Hi there, making this post as a lovely anon until I feel comfortable enough to post with my actual username.
So I have struggled with a very very low self esteem since my early teens to the extent that I would refuse to go out most of the time because I thought I was ugly and that people would be judging my appearance very harshly. When I did go out I was forced out by my mum who insisted I was being selfish and making excuses to not spend time with her.

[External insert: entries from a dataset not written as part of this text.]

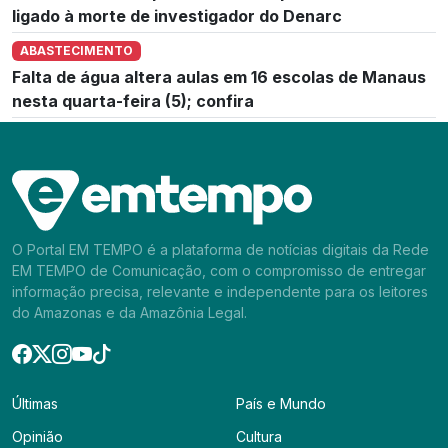
ligado à morte de investigador do Denarc
ABASTECIMENTO
Falta de água altera aulas em 16 escolas de Manaus
nesta quarta-feira (5); confira
O Portal EM TEMPO é a plataforma de notícias digitais da Rede
EM TEMPO de Comunicação, com o compromisso de entregar
informação precisa, relevante e independente para os leitores
do Amazonas e da Amazônia Legal.
Últimas
País e Mundo
Opinião
Cultura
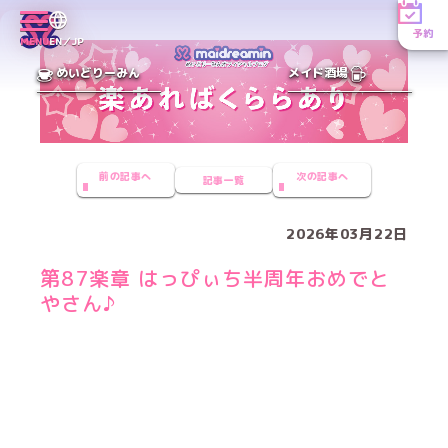
予約
MENU
EN／JP
めいどりーみん
メイド酒場
前の記事へ
次の記事へ
記事一覧
2026年03月22日
第87楽章 はっぴぃち半周年おめでと
やさん♪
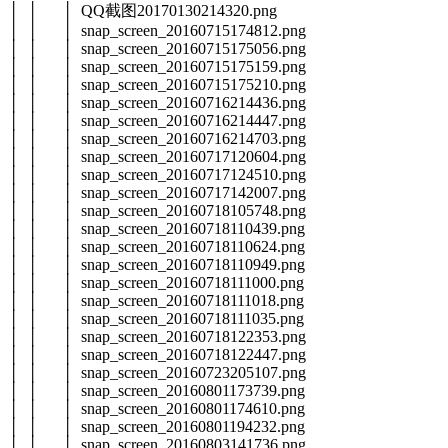
│ │ │ QQ截图20170130214320.png
│ │ │ snap_screen_20160715174812.png
│ │ │ snap_screen_20160715175056.png
│ │ │ snap_screen_20160715175159.png
│ │ │ snap_screen_20160715175210.png
│ │ │ snap_screen_20160716214436.png
│ │ │ snap_screen_20160716214447.png
│ │ │ snap_screen_20160716214703.png
│ │ │ snap_screen_20160717120604.png
│ │ │ snap_screen_20160717124510.png
│ │ │ snap_screen_20160717142007.png
│ │ │ snap_screen_20160718105748.png
│ │ │ snap_screen_20160718110439.png
│ │ │ snap_screen_20160718110624.png
│ │ │ snap_screen_20160718110949.png
│ │ │ snap_screen_20160718111000.png
│ │ │ snap_screen_20160718111018.png
│ │ │ snap_screen_20160718111035.png
│ │ │ snap_screen_20160718122353.png
│ │ │ snap_screen_20160718122447.png
│ │ │ snap_screen_20160723205107.png
│ │ │ snap_screen_20160801173739.png
│ │ │ snap_screen_20160801174610.png
│ │ │ snap_screen_20160801194232.png
│ │ │ snap_screen_20160803141736.png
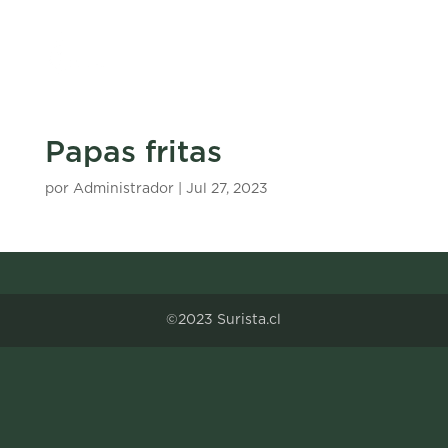
Papas fritas
por
Administrador
|
Jul 27, 2023
©2023 Surista.cl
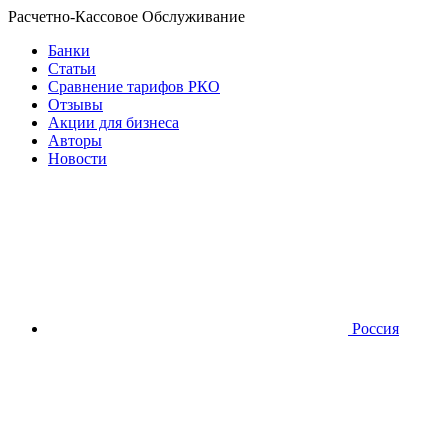
Расчетно-Кассовое Обслуживание
Банки
Статьи
Сравнение тарифов РКО
Отзывы
Акции для бизнеса
Авторы
Новости
Россия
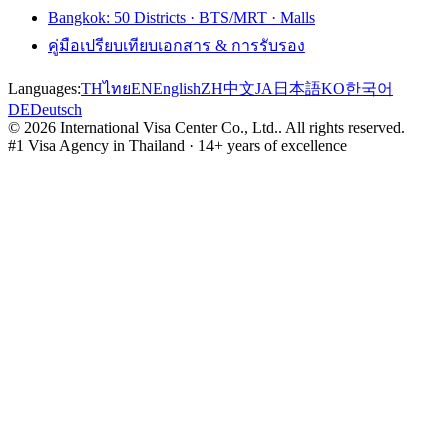
Bangkok: 50 Districts · BTS/MRT · Malls
คู่มือเปรียบเทียบเอกสาร & การรับรอง
Languages:
TH
ไทย
EN
English
ZH
中文
JA
日本語
KO
한국어
DE
Deutsch
©
2026
International Visa Center Co., Ltd.
.
All rights reserved.
#1 Visa Agency in Thailand · 14+ years of excellence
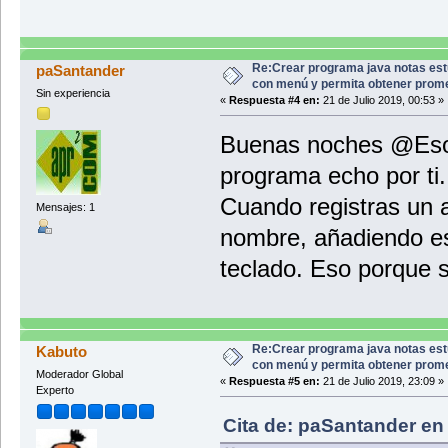
System.out.println(cjsp
}
respuesta="0";
break;
case "4":
Re:Crear programa java notas est
paSantander
System.out.println("Alumnos
con menú y permita obtener prom
Sin experiencia
respuesta="0";
«
Respuesta #4 en:
21 de Julio 2019, 00:53 »
break;
case "5":
Buenas noches @EsoJ,
System.out.println("Adi
respuesta="1";
programa echo por ti.
break;
default:
System.out.println("Opción in
Cuando registras un 
Mensajes: 1
respuesta="0";
}
nombre, añadiendo esp
}while (respuesta=="0")
}
teclado. Eso porque s
}
Re:Crear programa java notas est
Kabuto
con menú y permita obtener prom
Moderador Global
«
Respuesta #5 en:
21 de Julio 2019, 23:09 »
Experto
Cita de: paSantander en 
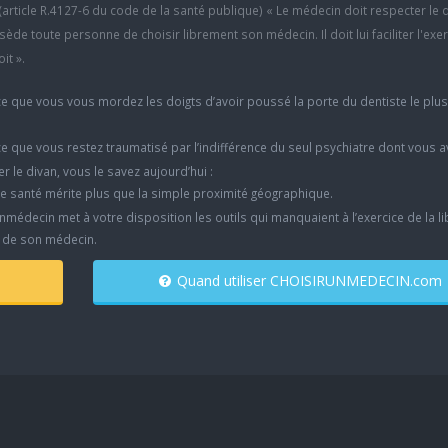
6 (article R.4127-6 du code de la santé publique) « Le médecin doit respecter le 
ède toute personne de choisir librement son médecin. Il doit lui faciliter l'exe
it ».
e que vous vous mordez les doigts d’avoir poussé la porte du dentiste le plu
e que vous restez traumatisé par l’indifférence du seul psychiatre dont vous 
er le divan, vous le savez aujourd’hui :
e santé mérite plus que la simple proximité géographique.
nmédecin met à votre disposition les outils qui manquaient à l’exercice de la li
x de son médecin.
Quand utiliser CHOISIRUNMEDECIN.com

I'm now 19 and at university and I am slightly better. I still don't consider myself attractive but I do manage to go out and do things by myself. However, for these past few weeks (close to a month, actually) I have been feeling extremely low. There have been points when I genuinely feel people don't care about me (except some close family members)- my attempts to talk to my friends through Facebook are mainly met with silence or very short responses and I have felt very isolated. My mood is usually up and down, but this is one of the worst episodes I've had in a while. I've lost the motivation to do normal day-to-day tasks, been sleeping until 4/5pm for most days (except when I've had exams), not had the energy to cook and so have been barely eating. This has obviously had a huge knock on effect on my energy levels- I even get tired sitting at my desk for a couple of hours and feel the need to nap even after sleeping the day away.
Today I managed to get some stuff done and went out to get proper food in an attempt to try and get my energy levels back up, but I am completely exhausted from it. I feel physically weighed down and almost ill. If anyone has had a similar experience to me, what would you suggest I do? I think I'd like to make an appointment at the GP so we can discuss this, but I also feel like I need to contact a wellbeing officer at my university, but since it's pretty much the end of the year and exams are over I'm not sure how available they are. What would you suggest I do in this situation?
Sorry for the long long post but I would really appreciate some advice.